17. Twiggy’s Brogues
With her blond pixie cut and waif-like figure (hence the moniker), Twiggy is arguably the face that defined the ‘Swinging Sixties.’ The British supermodel had been known for marching to the beat of her own drum and the same applied to her taste in shoes. She had been drawn to brogues as a fan of Fred Astaire, but couldn’t find any nice ones made for women. So, she headed off to the Prince of Wales’ shoemaker on Savile Row, and ordered one in brown and white leather. She was then seen and photographed wearing them with such aplomb that she effectively started a footwear revolution.
18. Audrey Hepburn’s Kitten Heels
Kitten heels were introduced in the late 1950s as an appropriate shoe for young girls who weren’t yet used to walking in really high stilettos. However, by the late 1960s, women of all ages had become drawn to their elegance and versatility, including the inimitable Audrey Hepburn. The style icon had been seen in these delicate stunners in her films How to Steal a Million and Breakfast at Tiffany’s, further cementing the shoe’s enduring appeal.
19. Gucci’s Loafers
Designed by Aldo Gucci, the son of founder Guccio Gucci, the brand’s classic loafers with the distinctive metal horse bit first emerged in 1953. Recognizing the appeal of the equestrienne lifestyle among the English aristocracy, the luxury brand had long tried to incorporate these elements into its designs. The classic shoe with its subtle nod to the genteel life became an instant hit, seen on the likes of Jane Birkin, Brigitte Bardot, and other jetsetters. To this day, it’s the favored off-duty shoe of models, celebrities, and influencers alike.

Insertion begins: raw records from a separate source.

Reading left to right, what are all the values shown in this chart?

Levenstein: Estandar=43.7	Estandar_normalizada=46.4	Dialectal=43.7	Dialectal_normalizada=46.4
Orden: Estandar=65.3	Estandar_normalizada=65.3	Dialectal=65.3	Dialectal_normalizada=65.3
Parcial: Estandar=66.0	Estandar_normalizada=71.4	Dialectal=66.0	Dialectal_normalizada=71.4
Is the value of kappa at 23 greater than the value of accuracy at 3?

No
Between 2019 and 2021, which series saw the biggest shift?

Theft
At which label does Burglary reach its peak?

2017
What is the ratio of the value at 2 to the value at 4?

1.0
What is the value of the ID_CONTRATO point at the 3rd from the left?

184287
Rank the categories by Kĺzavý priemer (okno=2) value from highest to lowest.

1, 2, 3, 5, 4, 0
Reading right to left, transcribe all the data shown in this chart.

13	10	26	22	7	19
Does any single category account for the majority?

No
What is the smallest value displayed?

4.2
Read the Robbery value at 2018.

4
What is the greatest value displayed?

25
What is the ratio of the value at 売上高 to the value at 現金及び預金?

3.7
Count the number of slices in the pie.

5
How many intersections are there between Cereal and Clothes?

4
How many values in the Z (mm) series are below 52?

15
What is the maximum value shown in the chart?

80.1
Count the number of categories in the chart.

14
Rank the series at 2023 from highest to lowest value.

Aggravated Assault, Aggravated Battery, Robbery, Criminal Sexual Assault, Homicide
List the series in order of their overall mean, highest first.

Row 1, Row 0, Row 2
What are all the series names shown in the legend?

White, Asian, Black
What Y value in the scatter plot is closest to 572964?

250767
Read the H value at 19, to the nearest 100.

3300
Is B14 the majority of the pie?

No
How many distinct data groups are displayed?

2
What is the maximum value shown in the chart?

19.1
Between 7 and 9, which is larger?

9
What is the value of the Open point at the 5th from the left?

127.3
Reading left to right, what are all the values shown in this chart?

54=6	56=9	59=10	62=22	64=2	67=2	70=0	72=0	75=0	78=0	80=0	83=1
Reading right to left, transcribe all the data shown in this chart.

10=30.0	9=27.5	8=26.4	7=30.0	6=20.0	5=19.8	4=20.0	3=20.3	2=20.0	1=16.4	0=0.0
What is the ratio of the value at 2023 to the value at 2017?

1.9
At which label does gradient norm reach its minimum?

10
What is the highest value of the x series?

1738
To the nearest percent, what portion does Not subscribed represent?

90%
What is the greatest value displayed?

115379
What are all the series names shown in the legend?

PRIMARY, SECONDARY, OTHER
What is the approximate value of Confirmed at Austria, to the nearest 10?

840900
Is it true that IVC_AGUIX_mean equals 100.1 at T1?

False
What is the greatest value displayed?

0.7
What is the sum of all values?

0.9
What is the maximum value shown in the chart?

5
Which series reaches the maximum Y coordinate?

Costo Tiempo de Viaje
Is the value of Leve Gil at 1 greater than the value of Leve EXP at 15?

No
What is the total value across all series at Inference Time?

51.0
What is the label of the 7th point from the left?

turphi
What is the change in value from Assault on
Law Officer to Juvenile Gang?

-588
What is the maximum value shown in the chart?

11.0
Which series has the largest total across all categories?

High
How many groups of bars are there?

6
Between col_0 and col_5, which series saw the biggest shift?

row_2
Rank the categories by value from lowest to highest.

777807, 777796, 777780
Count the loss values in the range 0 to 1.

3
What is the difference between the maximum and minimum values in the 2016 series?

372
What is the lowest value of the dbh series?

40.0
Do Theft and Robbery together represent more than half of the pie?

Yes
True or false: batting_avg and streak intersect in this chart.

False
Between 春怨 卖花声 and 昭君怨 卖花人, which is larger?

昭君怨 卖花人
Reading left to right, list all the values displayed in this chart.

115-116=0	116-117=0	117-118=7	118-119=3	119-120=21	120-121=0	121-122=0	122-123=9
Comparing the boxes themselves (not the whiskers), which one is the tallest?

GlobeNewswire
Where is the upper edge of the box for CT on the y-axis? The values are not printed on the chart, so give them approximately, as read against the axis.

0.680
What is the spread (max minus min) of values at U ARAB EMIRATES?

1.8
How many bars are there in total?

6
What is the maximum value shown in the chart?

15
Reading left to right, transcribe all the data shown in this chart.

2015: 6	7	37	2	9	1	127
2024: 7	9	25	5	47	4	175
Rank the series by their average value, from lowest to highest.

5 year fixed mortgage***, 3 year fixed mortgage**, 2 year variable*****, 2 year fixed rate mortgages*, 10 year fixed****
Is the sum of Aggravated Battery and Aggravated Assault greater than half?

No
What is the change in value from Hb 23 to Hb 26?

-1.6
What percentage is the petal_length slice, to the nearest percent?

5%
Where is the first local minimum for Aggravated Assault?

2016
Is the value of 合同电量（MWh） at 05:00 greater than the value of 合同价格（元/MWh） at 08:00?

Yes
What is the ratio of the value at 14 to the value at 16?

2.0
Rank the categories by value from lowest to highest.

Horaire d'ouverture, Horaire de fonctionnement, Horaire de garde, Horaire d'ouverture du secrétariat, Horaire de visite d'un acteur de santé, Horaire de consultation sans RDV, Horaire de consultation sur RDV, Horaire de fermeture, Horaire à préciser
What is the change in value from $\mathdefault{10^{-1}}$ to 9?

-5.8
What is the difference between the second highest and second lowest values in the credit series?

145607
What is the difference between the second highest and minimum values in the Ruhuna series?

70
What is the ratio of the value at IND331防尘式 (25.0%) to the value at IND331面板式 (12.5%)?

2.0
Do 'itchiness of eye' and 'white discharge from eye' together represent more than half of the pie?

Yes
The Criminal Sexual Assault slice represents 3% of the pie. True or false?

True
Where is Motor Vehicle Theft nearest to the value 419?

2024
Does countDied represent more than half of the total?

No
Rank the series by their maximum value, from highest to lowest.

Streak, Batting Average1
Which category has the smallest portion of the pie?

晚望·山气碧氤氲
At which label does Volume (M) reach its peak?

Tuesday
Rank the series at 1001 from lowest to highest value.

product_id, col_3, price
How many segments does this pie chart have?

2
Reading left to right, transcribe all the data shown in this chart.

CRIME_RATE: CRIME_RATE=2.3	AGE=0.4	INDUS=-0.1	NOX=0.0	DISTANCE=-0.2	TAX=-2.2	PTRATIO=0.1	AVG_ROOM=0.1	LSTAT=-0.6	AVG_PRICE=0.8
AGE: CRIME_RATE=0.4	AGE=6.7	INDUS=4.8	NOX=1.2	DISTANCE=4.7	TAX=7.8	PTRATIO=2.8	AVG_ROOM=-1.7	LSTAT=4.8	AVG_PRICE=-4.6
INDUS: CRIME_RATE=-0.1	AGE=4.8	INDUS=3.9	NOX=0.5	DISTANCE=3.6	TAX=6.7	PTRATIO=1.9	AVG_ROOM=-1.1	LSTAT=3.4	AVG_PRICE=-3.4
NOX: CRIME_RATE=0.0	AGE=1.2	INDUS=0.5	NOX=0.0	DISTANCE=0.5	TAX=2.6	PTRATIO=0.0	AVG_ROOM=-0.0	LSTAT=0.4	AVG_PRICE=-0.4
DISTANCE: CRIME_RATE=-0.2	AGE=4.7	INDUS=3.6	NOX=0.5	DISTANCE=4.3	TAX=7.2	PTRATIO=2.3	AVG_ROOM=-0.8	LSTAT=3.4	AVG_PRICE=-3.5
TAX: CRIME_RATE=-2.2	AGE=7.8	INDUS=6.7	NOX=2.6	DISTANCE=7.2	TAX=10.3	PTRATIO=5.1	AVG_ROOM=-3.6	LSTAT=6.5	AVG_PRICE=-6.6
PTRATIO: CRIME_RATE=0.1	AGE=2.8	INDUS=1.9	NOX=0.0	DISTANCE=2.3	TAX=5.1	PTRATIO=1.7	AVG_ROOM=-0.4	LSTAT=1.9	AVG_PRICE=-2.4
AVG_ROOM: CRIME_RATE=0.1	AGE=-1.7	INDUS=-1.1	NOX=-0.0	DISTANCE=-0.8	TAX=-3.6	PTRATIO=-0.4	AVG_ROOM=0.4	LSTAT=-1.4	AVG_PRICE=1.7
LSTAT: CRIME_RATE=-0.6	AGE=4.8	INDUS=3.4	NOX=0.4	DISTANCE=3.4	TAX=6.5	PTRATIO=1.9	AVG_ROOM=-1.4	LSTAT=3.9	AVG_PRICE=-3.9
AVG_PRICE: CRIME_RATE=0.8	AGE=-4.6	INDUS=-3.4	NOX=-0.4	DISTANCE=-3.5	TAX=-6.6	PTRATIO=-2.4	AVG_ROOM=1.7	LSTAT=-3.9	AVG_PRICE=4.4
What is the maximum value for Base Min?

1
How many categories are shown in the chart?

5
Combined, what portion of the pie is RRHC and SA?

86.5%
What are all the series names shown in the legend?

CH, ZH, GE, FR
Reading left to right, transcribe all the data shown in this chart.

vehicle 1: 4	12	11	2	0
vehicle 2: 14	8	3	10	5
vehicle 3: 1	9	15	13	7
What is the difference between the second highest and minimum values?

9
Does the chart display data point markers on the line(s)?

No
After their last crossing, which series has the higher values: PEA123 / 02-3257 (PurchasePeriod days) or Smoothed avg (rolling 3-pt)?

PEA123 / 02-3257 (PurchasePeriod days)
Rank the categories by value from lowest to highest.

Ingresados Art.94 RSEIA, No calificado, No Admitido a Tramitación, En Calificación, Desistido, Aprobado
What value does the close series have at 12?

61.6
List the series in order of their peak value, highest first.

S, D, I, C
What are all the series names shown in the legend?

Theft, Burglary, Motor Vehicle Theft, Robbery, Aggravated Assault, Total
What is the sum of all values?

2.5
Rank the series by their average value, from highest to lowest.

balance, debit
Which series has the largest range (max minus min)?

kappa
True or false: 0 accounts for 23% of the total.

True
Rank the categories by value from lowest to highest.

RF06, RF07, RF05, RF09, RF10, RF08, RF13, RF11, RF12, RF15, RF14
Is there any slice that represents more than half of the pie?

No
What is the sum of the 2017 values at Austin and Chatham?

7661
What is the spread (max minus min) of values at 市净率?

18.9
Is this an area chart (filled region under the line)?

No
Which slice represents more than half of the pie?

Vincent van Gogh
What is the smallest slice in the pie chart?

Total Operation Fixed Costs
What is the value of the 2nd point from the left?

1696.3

20. Roger Vivier’s Stilettos
Trained as a sculptor, it is no surprise that the man we can credit for refining the elegant form of the stiletto heel was French shoe designer Roger Vivier. Though heels had been worn for millennia, Vivier’s stilettos had a dangerous elegance to them, achieved by the introduction of a thin rod of steel at the heel in 1954. His opulent creations had been spotted on many of Hollywood’s belles and on royalty. Dubbed as the “Faberge of footwear,” Vivier’s stilettos still remain as one of fashion’s most covetable shoes.